Division in SQL with SUM()

Hello,

I am following this task

https://www.codecademy.com/paths/data-science/tracks/sql-intermediate/modules/dspath-sql-aggregates-projects-and-applications/projects/sql-hackernews

Number 4.

Then, we want to add these users’ score s together and divide by the total to get the percentage.

Add their scores together and divide it by the total sum. Like so:

SELECT (1.0 + 2.0 + 3.0) / 6.0;

So, is Hacker News dominated by these users?

HERE IS THE HINT: SELECT (517 + 309 + 304 + 282) / 6366.0;

I do not want to manually type the numbers for the division so I used these syntax to get Sum
of Score from the group by

WITH each_s AS ( SELECT user, SUM(score) as each_score

FROM hacker_news

GROUP BY user

HAVING each_score > 200), TOTAL AS( SELECT SUM(score) FROM hacker_news)

SELECT SUM(each_score) FROM each_s;

The final syntax gives: 1412 is correct

Now I need to take 1412 to divide for Total score (6366) BUT I do not want to manually type 6366 in

Syntax to get the total is SELECT SUM(score) FROM hacker_news;

Is there anyway to do this math automatically and got 22% as result INSTEAD OF typing 517 + 309 + 304 + 282 and 6366?

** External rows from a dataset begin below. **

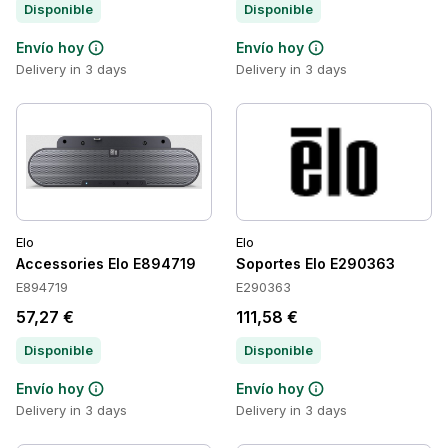
Disponible
Disponible
Envío hoy
Envío hoy
Delivery in 3 days
Delivery in 3 days
Elo
Elo
Accessories Elo E894719
Soportes Elo E290363
E894719
E290363
57,27 €
111,58 €
Disponible
Disponible
Envío hoy
Envío hoy
Delivery in 3 days
Delivery in 3 days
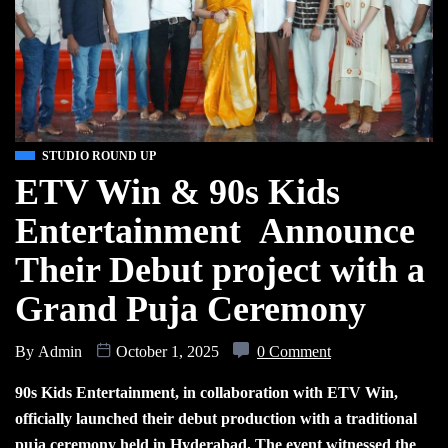
STUDIO ROUND UP
ETV Win & 90s Kids
Entertainment Announce
Their Debut project with a
Grand Puja Ceremony
By
Admin
October 1, 2025
0 Comment
90s Kids Entertainment, in collaboration with ETV Win,
officially launched their debut production with a traditional
puja ceremony held in Hyderabad. The event witnessed the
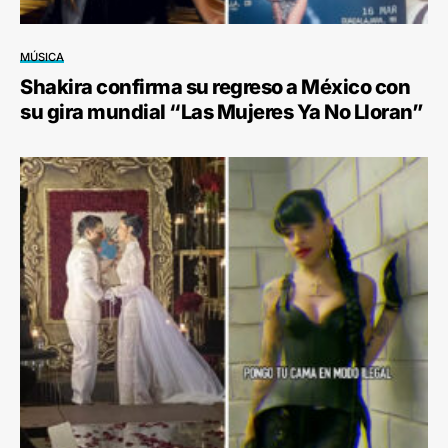
MÚSICA
Shakira confirma su regreso a México con
su gira mundial “Las Mujeres Ya No Lloran”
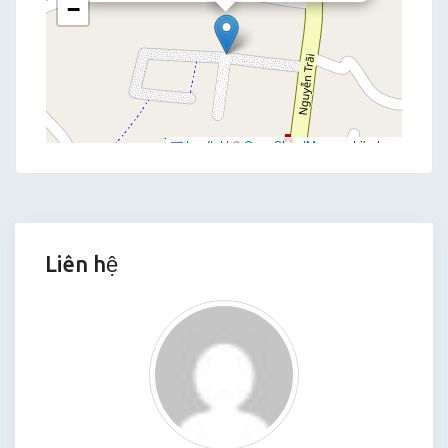
−
Leaflet
|
©
OpenStreetMap
contributors
Liên hệ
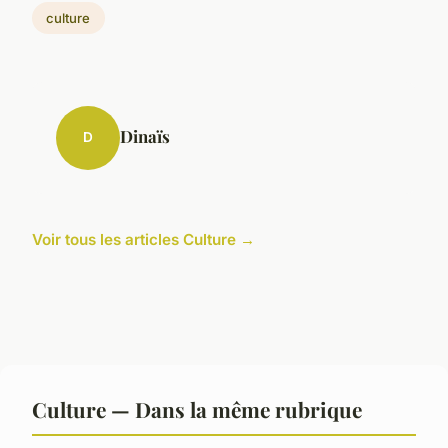
culture
Dinaïs
D
Voir tous les articles Culture →
Culture — Dans la même rubrique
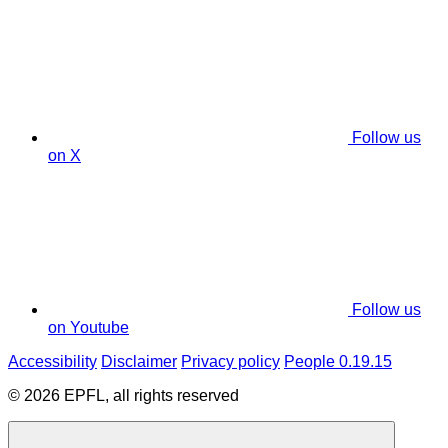
Follow us
on X
Follow us
on Youtube
Accessibility
Disclaimer
Privacy policy
People 0.19.15
© 2026 EPFL, all rights reserved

my code: https://gist.github.com/4afce3b27f48aad5fd3a92ea02e8dc96

Hi @davidvietnam, welcome to the forums!

One way to accomplish what you’re trying to do would be to use subqueries. Subqueries are just regular queries that are nested inside a specific clause of your main query.

Here, we would want to avoid using this phrase:

TOTAL AS( SELECT SUM(score) FROM hacker_news)

…as this creates a Common Table Expression (or CTE), which is a type of temporary table. Because we only want the value and not a table with the value, we should not use the WITH...AS syntax to retrieve the total. Instead, what we can do is use a subquery inside of the in the SELECT clause:

WITH each_s AS (
  SELECT user, SUM(score) as each_score
  FROM hacker_news
  GROUP BY user
  HAVING each_score > 200
)
SELECT SUM(each_score) / (SELECT SUM(score) * 1.0 FROM hacker_news) FROM each_s;

If you are interested in learning more about subqueries, Codecademy has a short course on them here:
https://www.codecademy.com/learn/sql-table-transformation

This course probably needs to be re-worked to be more learner-friendly, but it should get you started.

P.S., in the future if you post your code here in the forums, please use this button to format it so that it’s easier for all to read:
capture

After pressing that button, you will see a prompt that looks like this appear in your editor:
capture_r

Just copy and paste your code directly from the editor into that highlighted portion, and all of the nicely-readable formatting will be preserved! Moreover, it will be in a format that can be directly copied and pasted into an IDE for testing.

Happy coding!

I had a similar idea to calculate the percent properly, rather than hard-coding the calculation.

Here’s my first attempt, which failed:

WITH top_users as (
  SELECT user, score as "top_scores"
  FROM hacker_news
  GROUP BY user
  HAVING score > 200
)
SELECT 
  -- SUM(top_scores) as "Top Scores", 
  -- SUM(hacker_news.score) as "Sum All Scores",
  -- SUM(top_scores) * 1.0 / SUM(hacker_news.score) as "Top Scores percent"
FROM hacker_news, top_users;

I’m still not sure why this doesn’t work.
The calculated figure gives the right answer - just exactly 1000 times too big. The first column is exactly 4000 larger than expected. The second is 4 times the expected value. I figured the 4000 number is because there are 4000 rows in the whole table but why it’s counting all of them, I don’t know. Because it looks like it should only pull the four scores greater than 200, just like how it worked in the earlier questions. I could fix it with divide by 1000 but that’s also cheating :frowning:

Having checked this forum topic, here’s my working solution:

SELECT 
      --  SUM(top_scores) as "Top Scores", 
      --  (SELECT SUM(score) as "Sum All Scores" FROM hacker_news),
       ROUND(SUM(top_scores) * 100.0 / (SELECT SUM(score) as "Sum All Scores" FROM hacker_news),0) as "percent"
FROM top_users;

The ROUND and * 100 are just there to make it look nice. Without them, the main division calculation yields 0.22… which is correct.